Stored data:
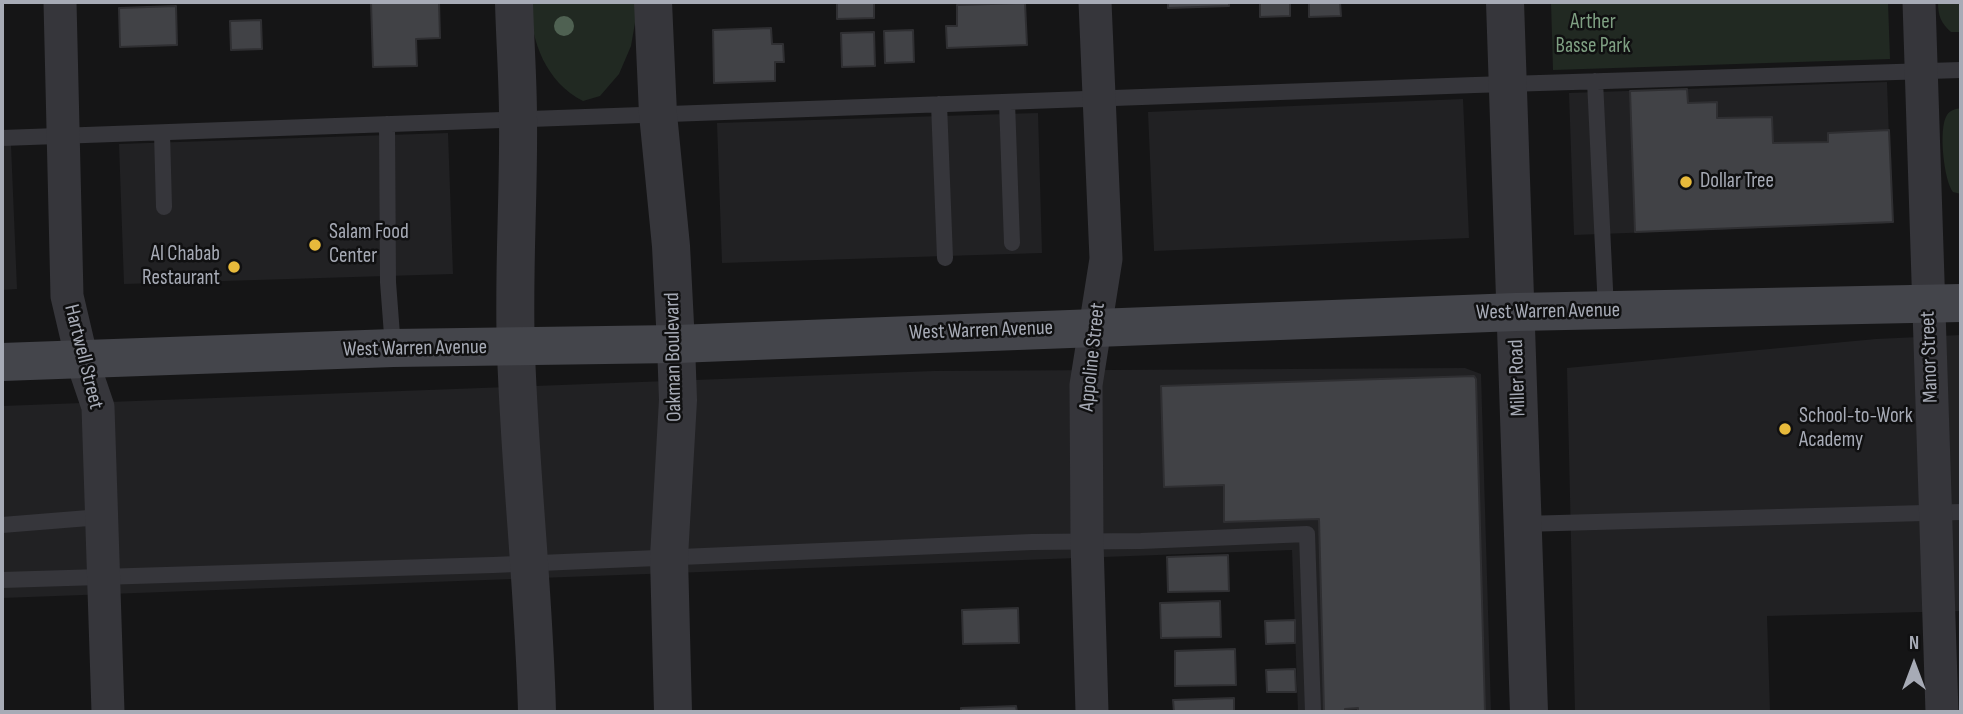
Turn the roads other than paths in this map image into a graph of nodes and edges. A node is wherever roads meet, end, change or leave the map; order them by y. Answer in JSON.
{"nodes":[{"id":1,"x":60,"y":2,"type":"edge"},
{"id":2,"x":514,"y":2,"type":"edge"},
{"id":3,"x":653,"y":2,"type":"edge"},
{"id":4,"x":1095,"y":2,"type":"edge"},
{"id":5,"x":1505,"y":2,"type":"edge"},
{"id":6,"x":1919,"y":2,"type":"edge"},
{"id":7,"x":1961,"y":70,"type":"edge"},
{"id":8,"x":1921,"y":71,"type":"junction"},
{"id":9,"x":1595,"y":81,"type":"junction"},
{"id":10,"x":1508,"y":84,"type":"junction"},
{"id":11,"x":1099,"y":99,"type":"junction"},
{"id":12,"x":1007,"y":102,"type":"junction"},
{"id":13,"x":939,"y":104,"type":"junction"},
{"id":14,"x":658,"y":114,"type":"junction"},
{"id":15,"x":518,"y":119,"type":"junction"},
{"id":16,"x":387,"y":124,"type":"junction"},
{"id":17,"x":162,"y":132,"type":"junction"},
{"id":18,"x":65,"y":136,"type":"junction"},
{"id":19,"x":2,"y":138,"type":"edge"},
{"id":20,"x":164,"y":207,"type":"dead end"},
{"id":21,"x":1012,"y":243,"type":"dead end"},
{"id":22,"x":944,"y":258,"type":"dead end"},
{"id":23,"x":1945,"y":303,"type":"edge"},
{"id":24,"x":1606,"y":310,"type":"junction"},
{"id":25,"x":1516,"y":312,"type":"junction"},
{"id":26,"x":1094,"y":326,"type":"junction"},
{"id":27,"x":677,"y":344,"type":"junction"},
{"id":28,"x":516,"y":347,"type":"junction"},
{"id":29,"x":393,"y":348,"type":"junction"},
{"id":30,"x":82,"y":360,"type":"junction"},
{"id":31,"x":2,"y":362,"type":"edge"},
{"id":32,"x":1948,"y":513,"type":"edge"},
{"id":33,"x":101,"y":517,"type":"junction"},
{"id":34,"x":1522,"y":524,"type":"junction"},
{"id":35,"x":2,"y":525,"type":"edge"},
{"id":36,"x":1087,"y":541,"type":"junction"},
{"id":37,"x":669,"y":557,"type":"junction"},
{"id":38,"x":528,"y":563,"type":"junction"},
{"id":39,"x":103,"y":577,"type":"junction"},
{"id":40,"x":2,"y":580,"type":"edge"},
{"id":41,"x":108,"y":712,"type":"edge"},
{"id":42,"x":537,"y":712,"type":"edge"},
{"id":43,"x":673,"y":712,"type":"edge"},
{"id":44,"x":1092,"y":712,"type":"edge"},
{"id":45,"x":1313,"y":712,"type":"edge"},
{"id":46,"x":1529,"y":712,"type":"edge"},
{"id":47,"x":1942,"y":712,"type":"edge"}],
"edges":[{"from":1,"to":18,"type":"street","name":"Hartwell Street"},
{"from":2,"to":15,"type":"street"},
{"from":3,"to":14,"type":"street","name":"Oakman Boulevard"},
{"from":4,"to":11,"type":"street","name":"Appoline Street"},
{"from":5,"to":10,"type":"street","name":"Miller Road"},
{"from":6,"to":8,"type":"street","name":"Manor Street"},
{"from":7,"to":8,"type":"lane"},
{"from":8,"to":9,"type":"lane"},
{"from":8,"to":23,"type":"street","name":"Manor Street"},
{"from":9,"to":10,"type":"lane"},
{"from":9,"to":24,"type":"lane"},
{"from":10,"to":11,"type":"lane"},
{"from":10,"to":25,"type":"street","name":"Miller Road"},
{"from":11,"to":12,"type":"lane"},
{"from":11,"to":26,"type":"street","name":"Appoline Street"},
{"from":12,"to":13,"type":"lane"},
{"from":12,"to":21,"type":"lane"},
{"from":13,"to":14,"type":"lane"},
{"from":13,"to":22,"type":"lane"},
{"from":14,"to":15,"type":"lane"},
{"from":14,"to":27,"type":"street","name":"Oakman Boulevard"},
{"from":15,"to":16,"type":"lane"},
{"from":15,"to":28,"type":"street"},
{"from":16,"to":17,"type":"lane"},
{"from":16,"to":29,"type":"lane"},
{"from":17,"to":18,"type":"lane"},
{"from":17,"to":20,"type":"lane"},
{"from":18,"to":19,"type":"lane"},
{"from":18,"to":30,"type":"street","name":"Hartwell Street"},
{"from":23,"to":24,"type":"main road","name":"West Warren Avenue"},
{"from":23,"to":32,"type":"street","name":"Manor Street"},
{"from":24,"to":25,"type":"main road","name":"West Warren Avenue"},
{"from":25,"to":26,"type":"main road","name":"West Warren Avenue"},
{"from":25,"to":34,"type":"street","name":"Miller Road"},
{"from":26,"to":27,"type":"main road","name":"West Warren Avenue"},
{"from":26,"to":36,"type":"street","name":"Appoline Street"},
{"from":27,"to":28,"type":"main road","name":"West Warren Avenue"},
{"from":27,"to":37,"type":"street","name":"Oakman Boulevard"},
{"from":28,"to":29,"type":"main road","name":"West Warren Avenue"},
{"from":28,"to":38,"type":"street"},
{"from":29,"to":30,"type":"main road","name":"West Warren Avenue"},
{"from":30,"to":31,"type":"main road","name":"West Warren Avenue"},
{"from":30,"to":33,"type":"street","name":"Hartwell Street"},
{"from":32,"to":34,"type":"lane"},
{"from":32,"to":47,"type":"street","name":"Manor Street"},
{"from":33,"to":35,"type":"lane"},
{"from":33,"to":39,"type":"street","name":"Hartwell Street"},
{"from":34,"to":46,"type":"street","name":"Miller Road"},
{"from":36,"to":37,"type":"lane"},
{"from":36,"to":44,"type":"street","name":"Appoline Street"},
{"from":36,"to":45,"type":"lane"},
{"from":37,"to":38,"type":"lane"},
{"from":37,"to":43,"type":"street","name":"Oakman Boulevard"},
{"from":38,"to":39,"type":"lane"},
{"from":38,"to":42,"type":"street"},
{"from":39,"to":40,"type":"lane"},
{"from":39,"to":41,"type":"street","name":"Hartwell Street"}]}
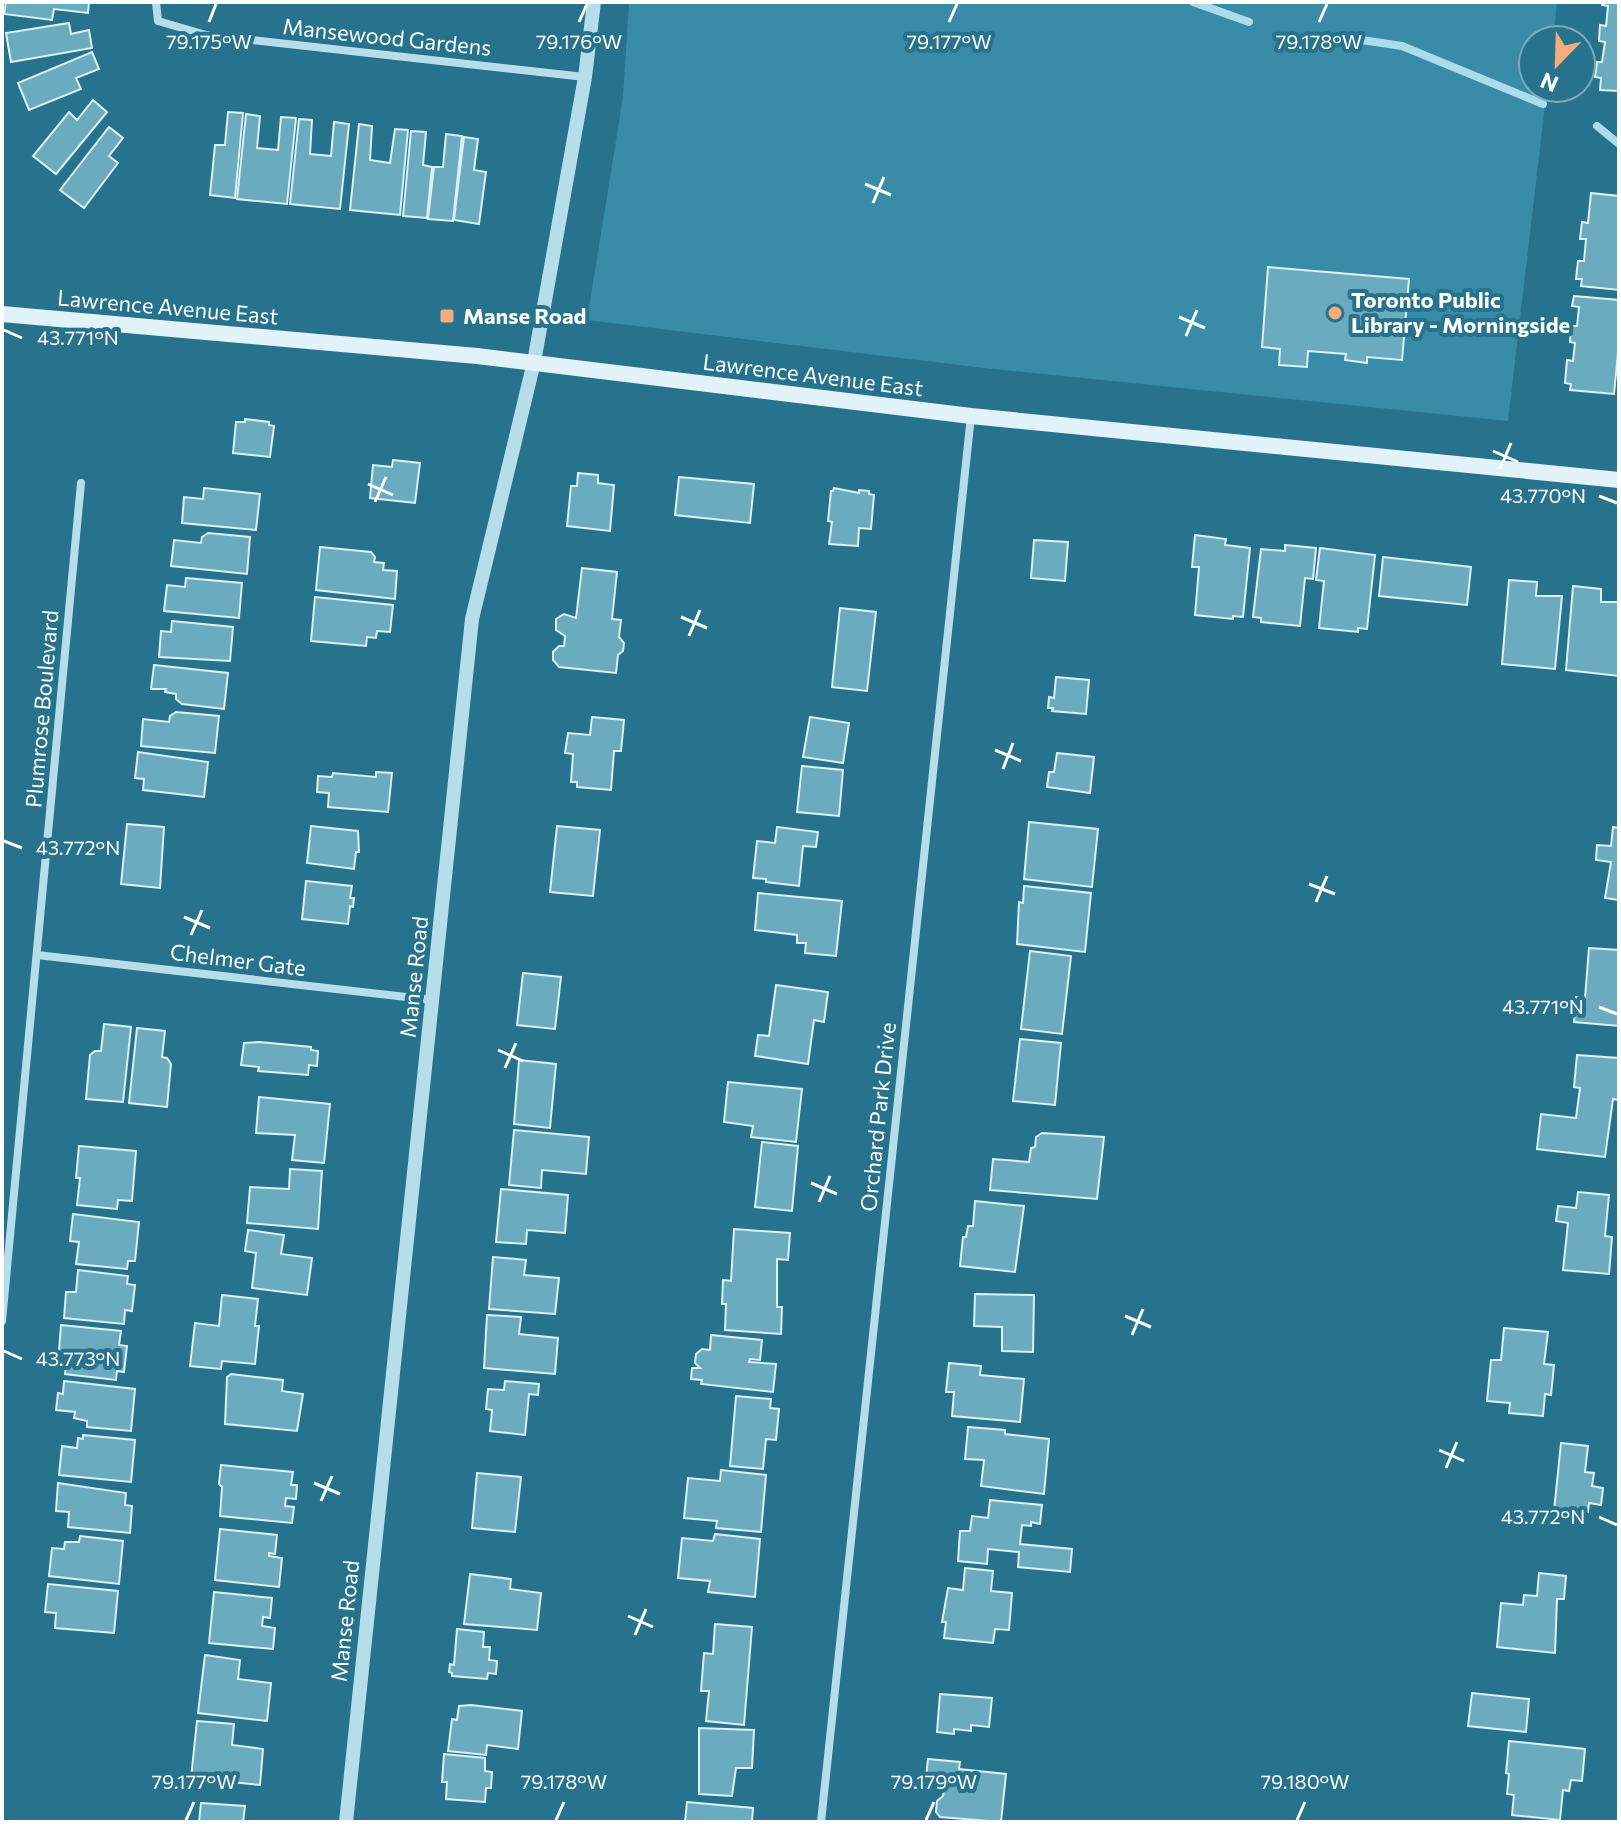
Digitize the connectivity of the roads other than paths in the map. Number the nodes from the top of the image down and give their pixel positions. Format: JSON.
{"nodes":[{"id":1,"x":156,"y":2,"type":"edge"},
{"id":2,"x":594,"y":2,"type":"edge"},
{"id":3,"x":585,"y":77,"type":"junction"},
{"id":4,"x":2,"y":314,"type":"edge"},
{"id":5,"x":534,"y":362,"type":"junction"},
{"id":6,"x":971,"y":416,"type":"junction"},
{"id":7,"x":1619,"y":480,"type":"edge"},
{"id":8,"x":81,"y":483,"type":"dead end"},
{"id":9,"x":37,"y":955,"type":"junction"},
{"id":10,"x":434,"y":1000,"type":"junction"},
{"id":11,"x":2,"y":1321,"type":"edge"},
{"id":12,"x":346,"y":1822,"type":"edge"},
{"id":13,"x":821,"y":1822,"type":"edge"}],
"edges":[{"from":1,"to":3,"type":"street","name":"Mansewood Gardens"},
{"from":2,"to":3,"type":"street","name":"Manse Road"},
{"from":3,"to":5,"type":"street","name":"Manse Road"},
{"from":4,"to":5,"type":"main road","name":"Lawrence Avenue East"},
{"from":5,"to":6,"type":"main road","name":"Lawrence Avenue East"},
{"from":5,"to":10,"type":"street","name":"Manse Road"},
{"from":6,"to":7,"type":"main road","name":"Lawrence Avenue East"},
{"from":6,"to":13,"type":"street","name":"Orchard Park Drive"},
{"from":8,"to":9,"type":"street","name":"Plumrose Boulevard"},
{"from":9,"to":10,"type":"street","name":"Chelmer Gate"},
{"from":9,"to":11,"type":"street","name":"Plumrose Boulevard"},
{"from":10,"to":12,"type":"street","name":"Manse Road"}]}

_TASK DETAILS_
Where a line of the data includes the string "Lawrence", list that line.

_ANSWER TO THE EXERCISE_
{"from":4,"to":5,"type":"main road","name":"Lawrence Avenue East"},
{"from":5,"to":6,"type":"main road","name":"Lawrence Avenue East"},
{"from":6,"to":7,"type":"main road","name":"Lawrence Avenue East"},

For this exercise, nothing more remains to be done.